ハリウッドでリメイクまでされた韓国映画なのですが、原作は日本のマンガ。観たことを後悔するほどの後味の悪い作品です。悪い映画ではないのです。凄い映画なのですが、どうもずっしりと嫌な余韻が残ってしまう内容です。

ところどころに目を覆いたくなるような残虐なシーンもあります。しかし、そういった視覚の不快さもさることながら、だれも得をしない、だれも勝つことのない人間の不条理を見せつけられ、観終わったあとに残る疲労感。少し覚悟をしてご覧ください。

週刊漫画アクションで掲載されていた土屋ガロンと嶺岸信明の『ルーズ戦記オールドボーイ』を2003年に韓国で映画化、2013年にハリウッドでリメイク映画化したものです。原作と映画版の動機付けに大きな違いがあります。

また、映画では韓国版、ハリウッド版のそれぞれに多少の差異はありますが、大筋はほぼ同じ内容です。どんでん返しは、事の真相なのですが、ただし、ラストは、両者それぞれ異なります。どちらがいいのか、悪いのかは観た方の主観でいいと思いますが、どちらも後味はよくありません。

監督は、韓国版を【復讐三部作】、【人間でない存在の三部作】のパク・チャヌク。ハリウッド版を『インサイドマン』のスパイク・リーが努めます。

主演は、韓国版を『悪魔を見た』『シュリ』のチェ・ミンシク。ハリウッド版を『ノーカントリー』『ブッシュ』のジョシュ・ブローリンが演じます。

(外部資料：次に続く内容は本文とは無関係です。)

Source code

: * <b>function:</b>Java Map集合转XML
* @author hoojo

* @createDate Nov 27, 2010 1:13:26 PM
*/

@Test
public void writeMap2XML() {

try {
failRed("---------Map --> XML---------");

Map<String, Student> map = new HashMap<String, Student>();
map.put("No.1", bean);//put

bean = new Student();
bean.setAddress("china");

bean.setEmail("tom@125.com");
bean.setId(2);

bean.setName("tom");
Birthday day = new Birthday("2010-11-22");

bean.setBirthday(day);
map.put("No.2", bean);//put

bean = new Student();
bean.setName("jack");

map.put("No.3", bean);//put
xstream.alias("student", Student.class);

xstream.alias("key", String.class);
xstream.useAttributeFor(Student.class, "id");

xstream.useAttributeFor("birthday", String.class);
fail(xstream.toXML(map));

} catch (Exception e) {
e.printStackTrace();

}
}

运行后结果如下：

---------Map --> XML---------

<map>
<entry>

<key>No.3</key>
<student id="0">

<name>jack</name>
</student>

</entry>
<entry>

長年監禁されてきた男がその理由を探るため、復讐を遂げることを決意し、謎の解明をしていくという展開です。いったいなぜ長い年月監禁されてきたのか、殺されることもなく、ただ監禁され時間を奪われた男の復讐劇です。

そして、この映画の怖さは、人間の記憶の曖昧さをも訴えていることです。自分にとっては、気に留まることのない何気ない言動が人によっては恐ろしい結末を生んでしまうこともあることを訴えています。しかし、本人はそんなこと記憶にもない。そう、ただ単に忘れてしまっているのです。

泥酔状態のある夜、主人公の男は、行方不明になります。気が付くと、ホテル一室のような部屋。そこにはベッド、テレビなど、生活するには不自由のない部屋。ただし、出ることはできません。監禁されてしまったのです。

訳も分からず監禁された年月は、韓国版は15年、ハリウッド版は20年。そして、ある日、何の前触れもなく突然解放されます。ボストン・バッグに詰められ気が付くと、見知らぬ草原。解放されたのです。

男を監禁した首謀者は、「なぜ監禁されたか、5日間で答えを出せ」とメッセージを伝え、解放された男にヒントを与えていきます。そして、謎が解けたら自分が死に、解けなければ殺すというゲームに巻き込まれることになります。

わずかなヒントを頼りに、主人公は徐々に真相に近づいていきます。そして、事の発端は高校時代にまでさかのぼります。首謀者の姿が見えてくるのですが、しかしそれでも、長年監禁されていた理由にはたどり着きません。なぜ15年(20年)なのか…。

首謀者にたどり着いたとき、彼は主人公に言うのです。「なぜ監禁されたか?の質問は間違っている。なぜ解放されたか?と質問するべきだ」と…。

すべての真相が分かったとき、考えたくない残酷などんでん返しが待っています。ご家族、特にお子様とはご一緒に観ないようにしてください。